Your lungs are two huge reservoirs of air, which will help you float. Try taking a big breath in to help you get into that float position. Then try relaxing into the float, find a moment of relaxation and slowly exhale. See what your body does in the water.
For Expert Swimmers: Retain buoyancy by keeping some air in your lungs at all times, so do not fully exhale on each breath. This ability will come with conditioning. Your goal is to develop a normal rhythmic breathing pattern, just like during a run.
#3 – Balance
Balance is an essential foundation for efficient swimming. This skill means being in total control of the head, torso, and limbs, and really thinking about where these body parts are in relation to each other. When swimming on your front, think about pushing your chest and lungs “down” in order to keep your hips up. Think about your pull, kick, and if your core muscles are engaged; if any of these are weak, or fall off your brain’s radar, it’s likely you will be snaking through the water in a drag-inducing “S” pattern.
Are you rolling too far over to one side or the other as you breathe in during freestyle? This is not balanced and will cause drag. Are you reaching too far across during backstroke? This is also not balanced, and will also cause drag. Balance is why swimming is such a fantastic total body workout; every part must work in unison with one another in order to be efficient and effective. Proper balance is needed in order to develop our last and final “B”, body position.
For Expert Swimmers: Develop your balance by doing balance drills. Try balancing on your side in the water; have a long straight body with the bottom arm extended to the front, and your top arm relaxed at your side. Try this on both sides while floating, then add a kick
#4 – Body Position
Body position is generally the last “B” that swimmers develop as they improve their swimming skills. This is a skill that even the most advanced swimmers work on on a daily basis in order to be in the most streamlined and efficient position in the water to reduce drag and increase efficiency.
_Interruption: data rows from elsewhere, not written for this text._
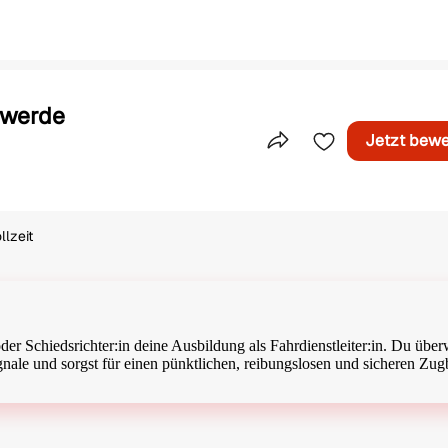
 werde
Jetzt bew
Teile dieses Inserat
llzeit
äftigungsart
 oder Schiedsrichter:in deine Ausbildung als Fahrdienstleiter:in. Du übe
nale und sorgst für einen pünktlichen, reibungslosen und sicheren Zugb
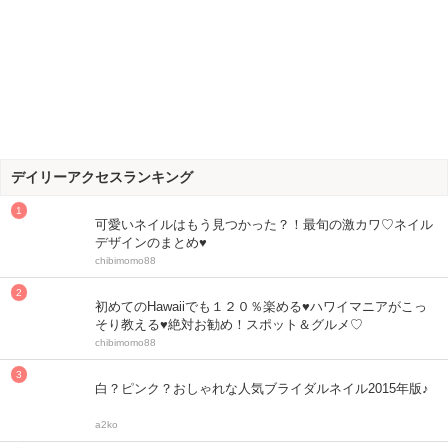
デイリーアクセスランキング
可愛いネイルはもう見つかった？！最旬の激カワ♡ネイル
デザインのまとめ♥
chibimomo88
初めてのHawaiiでも１２０％楽める♥ハワイマニアがこっ
そり教える♥絶対お勧め！スポット＆グルメ♡
chibimomo88
白？ピンク？おしゃれな人気ブライダルネイル2015年版♪
a2ko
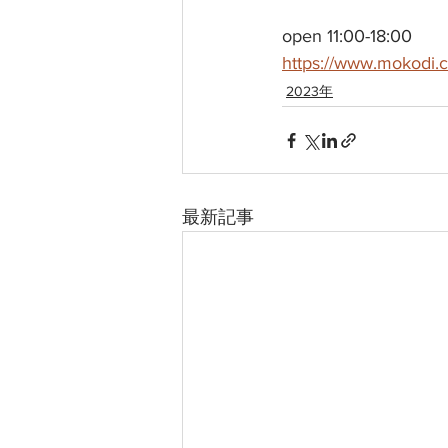
open 11:00-18:00
https://www.mokodi.
2023年
最新記事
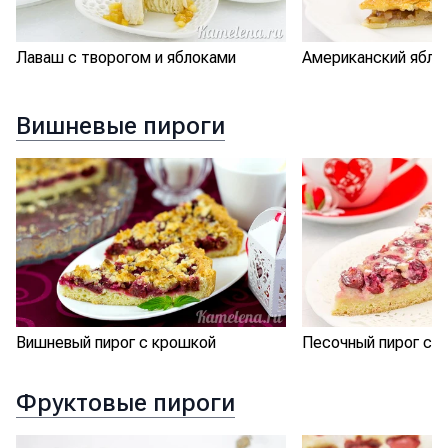
Лаваш с творогом и яблоками
Американский ябло
Вишневые пироги
Вишневый пирог с крошкой
Песочный пирог с 
Фруктовые пироги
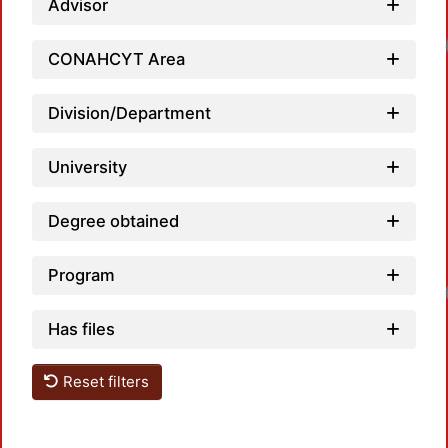
Advisor
Loadin
CONAHCYT Area
Division/Department
University
Degree obtained
Loadin
Program
Has files
Reset filters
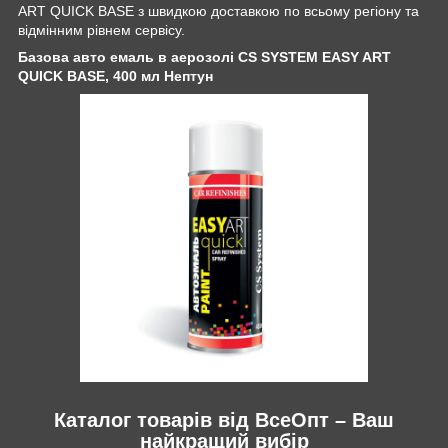
ART QUICK BASE з швидкою доставкою по всьому регіону та
відмінним рівнем сервісу.
Базова авто емаль в аерозолі CS SYSTEM EASY ART
QUICK BASE, 400 мл Нептун
Каталог товарів від ВсеОпт – Ваш
найкращий вибір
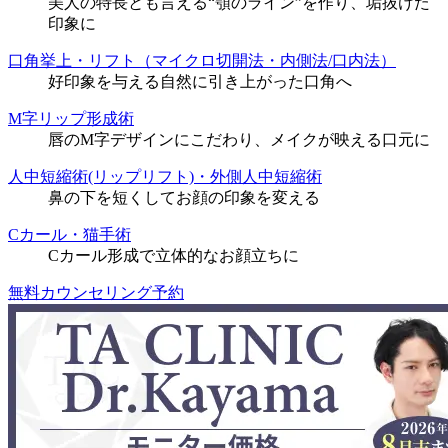
美人の特長とも言える“顎のライン”を作り、垢抜けた
印象に
口角挙上・リフト（マイクロ切開法・内側法/口内法）
好印象を与える自然に引き上がった口角へ
M字リップ形成術
唇のM字デザインにこだわり、メイクが映える口元に
人中短縮術(リップリフト)・外側人中短縮術
鼻の下を短くしてお顔の印象を変える
Cカール・猫手術
Cカール形成で立体的なお顔立ちに
無料カウンセリング予約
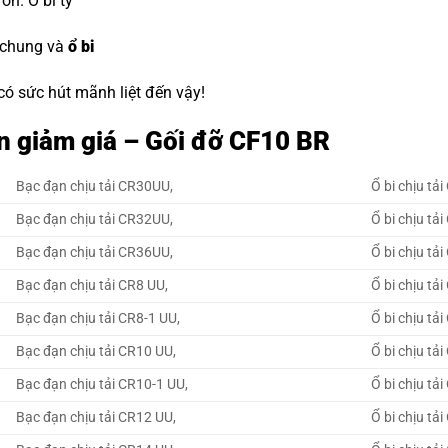
đón.
O bi tỳ
 chung và
ổ bi
 có sức hút mãnh liệt đến vậy!
n giảm giá – Gối đỡ CF10 BR
Bạc đạn chịu tải CR30UU,
Ổ bi chịu tả
Bạc đạn chịu tải CR32UU,
Ổ bi chịu tả
Bạc đạn chịu tải CR36UU,
Ổ bi chịu tả
Bạc đạn chịu tải CR8 UU,
Ổ bi chịu tả
Bạc đạn chịu tải CR8-1 UU,
Ổ bi chịu tả
Bạc đạn chịu tải CR10 UU,
Ổ bi chịu tả
Bạc đạn chịu tải CR10-1 UU,
Ổ bi chịu tả
Bạc đạn chịu tải CR12 UU,
Ổ bi chịu tả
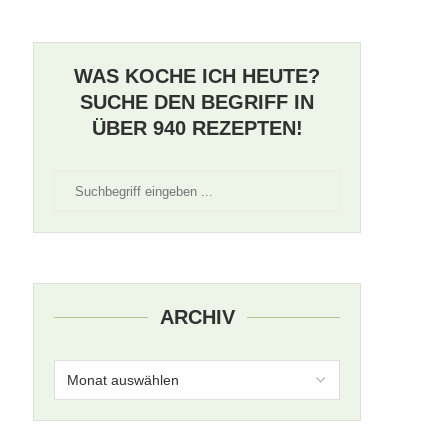
WAS KOCHE ICH HEUTE?
SUCHE DEN BEGRIFF IN
ÜBER 940 REZEPTEN!
ARCHIV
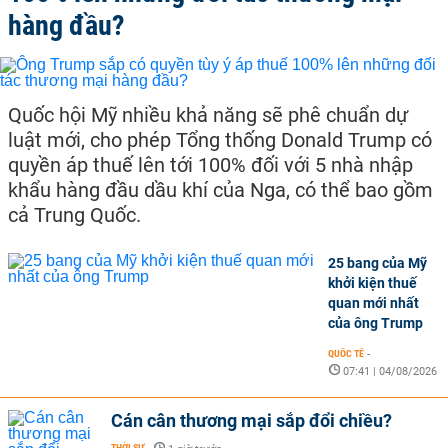
hàng đầu?
Quốc hội Mỹ nhiều khả năng sẽ phê chuẩn dự
luật mới, cho phép Tổng thống Donald Trump có
quyền áp thuế lên tới 100% đối với 5 nhà nhập
khẩu hàng đầu dầu khí của Nga, có thể bao gồm
cả Trung Quốc.
25 bang của Mỹ
khởi kiện thuế
quan mới nhất
của ông Trump
QUỐC TẾ
-
07:41 | 04/08/2026
Cán cân thương mại sắp đổi chiều?
THỜI SỰ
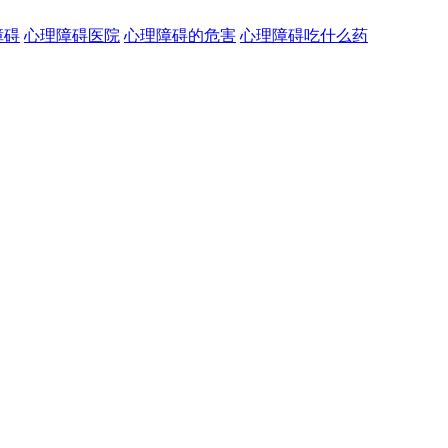
障碍
心理障碍医院
心理障碍的危害
心理障碍吃什么药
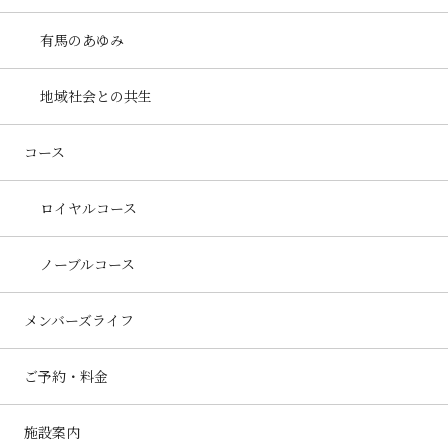
有馬のあゆみ
地域社会との共生
コース
ロイヤルコース
ノーブルコース
メンバーズライフ
ご予約・料金
施設案内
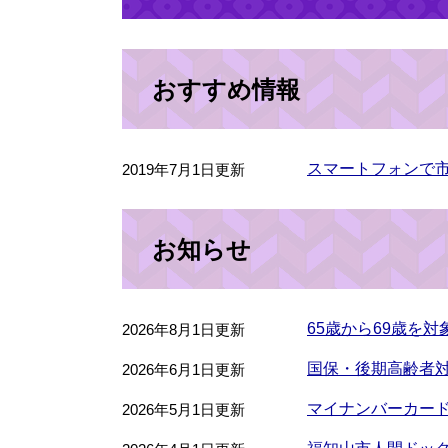
おすすめ情報
スマートフォンで
2019年7月1日更新
お知らせ
65歳から69歳を
2026年8月1日更新
国保・後期高齢者
2026年6月1日更新
マイナンバーカー
2026年5月1日更新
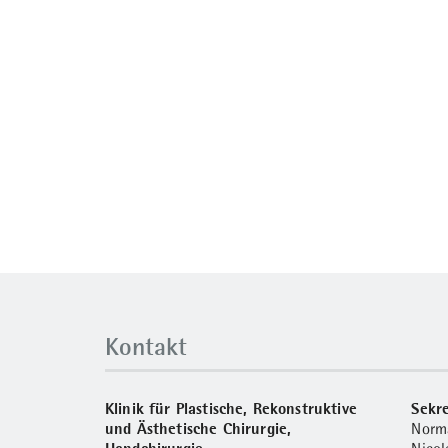
Kontakt
Klinik für Plastische, Rekonstruktive
Sekre
und Ästhetische Chirurgie,
Norm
Body position while swimming means maintaining length by keeping the body and limbs long. Think about reaching for the opposite ends of the pool, and about keeping your body just below the water’s surface. Imagine that as you swim, your body is an arrow slicing through the water, rather than the wide blade of a plow, which would have to push against the resistance of the water. Both freestyle and backstroke use a roll of the body to allow for the swimmer to be on a knife-edge slicing through the water, rather than plowing. Core strength is crucial as a weak core will allow for your hips to drop during backstroke, and your back to sway during freestyle.
For Expert Swimmers: Develop your core strength with dry land training. A stronger core will improve your ability to maintain the correct body position. Correct head position is critical, so try this drill next time you are in the water. Kick on your stomach with your arms down along your torso. Play with different head positions to find that perfect spot where you can maintain your hips just below the surface.
Get Started with Swimming Lessons or Try Video Analysis Class
While it may seem daunting, keep these four fundamentals in mind when swimming. Break your stroke down and get back to these basics. Use drills, practice and be mindful of your stroke mechanics. If you are new to swimming, know that building these fundamentals early on will mean stronger and more efficient strokes later on.